Did you liberally !!! Greese all the gear surfaces on the wheel, and drive unit ??

Did you pull out the drive shaft, and greese the splines on the drive shaft ??

 

I'm assumeing you did.

 

Also this is interesting, as I had never really checked my rear drive for being hot after a ride, I'm going on the road in about 30 min. and will check it when I get back. Interesting :detective:

Posted

I would expect a Final Drive to get well above 100 degrees under normal operating temps.

What I have seen is, the nose of the Final Drive being short, so when you tighten the four nuts that thread onto the studs at the nose of the Final Drive, The rear wheel axle is NOT perpendicular to the drive shaft axis. Yamaha actually makes a shim for this. I also make one.
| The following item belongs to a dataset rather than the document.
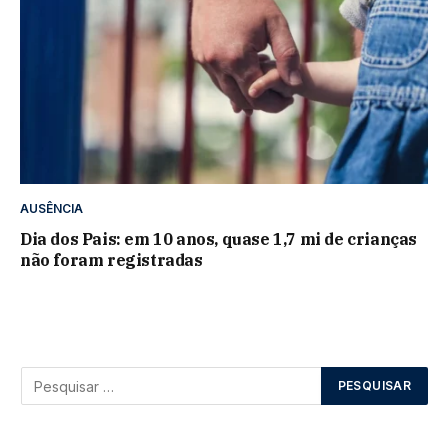
AUSÊNCIA
Dia dos Pais: em 10 anos, quase 1,7 mi de crianças
não foram registradas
To check for this issue, raise the bike so the rear wheel is off the ground slightly, and level. unscrew the four acorn bolts on the nose of the Final Drive, give the rear wheel a shake, and see if the nose of the Final Drive pulls away from the Drive Shaft Housing. If it does, a shim on the nose of the Final Drive will return the Final Drive to perpendicularity, and reduce the heat caused by the binding Final Drive and Rear Wheel.

You can also see this issue in tire wear if your swing arm bushings are up to snuff. You will see scuffing on the outer edges of the rear tire due to the axle misalignment.

Earl

Posted

I had removed the drive shaft in the spring and greased the splines with Honda moly 60 grease. I then reassembled the final drive to the swingarm following the service bulletin instructions here: http://www.venturerider.org/forum/showthread.php?t=1705 I then used the Moly 60 on the wheel splines when installing the rear tire.

 

Earl, is the shimming procedure necessary even if you install the rear axle prior to tightening the acorn nuts on the final drive, as described in the service bulletin? Afterwards, I could slide the axle thru with no binding.